→ The problem: Write the text lines of the material below as a JSON list of strings, one string per line, with blank lines left out and the pictures left out.

####################

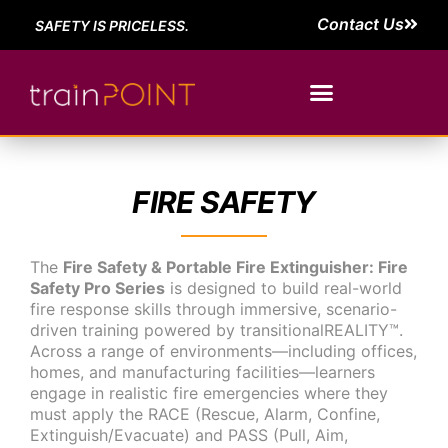
Contact Us
SAFETY IS PRICELESS.
FIRE SAFETY
The
Fire Safety & Portable Fire Extinguisher: Fire
Safety Pro Series
is designed to build real-world
fire response skills through immersive, scenario-
driven training powered by transitionalREALITY™.
Across a range of environments—including offices,
homes, and manufacturing facilities—learners
engage in realistic fire emergencies where they
must apply the RACE (Rescue, Alarm, Confine,
Extinguish/Evacuate) and PASS (Pull, Aim,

####################

→ Result of this task:
[
  "Contact Us",
  "SAFETY IS PRICELESS.",
  "FIRE SAFETY",
  "The",
  "Fire Safety & Portable Fire Extinguisher: Fire",
  "Safety Pro Series",
  "is designed to build real-world",
  "fire response skills through immersive, scenario-",
  "driven training powered by transitionalREALITY™.",
  "Across a range of environments—including offices,",
  "homes, and manufacturing facilities—learners",
  "engage in realistic fire emergencies where they",
  "must apply the RACE (Rescue, Alarm, Confine,",
  "Extinguish/Evacuate) and PASS (Pull, Aim,"
]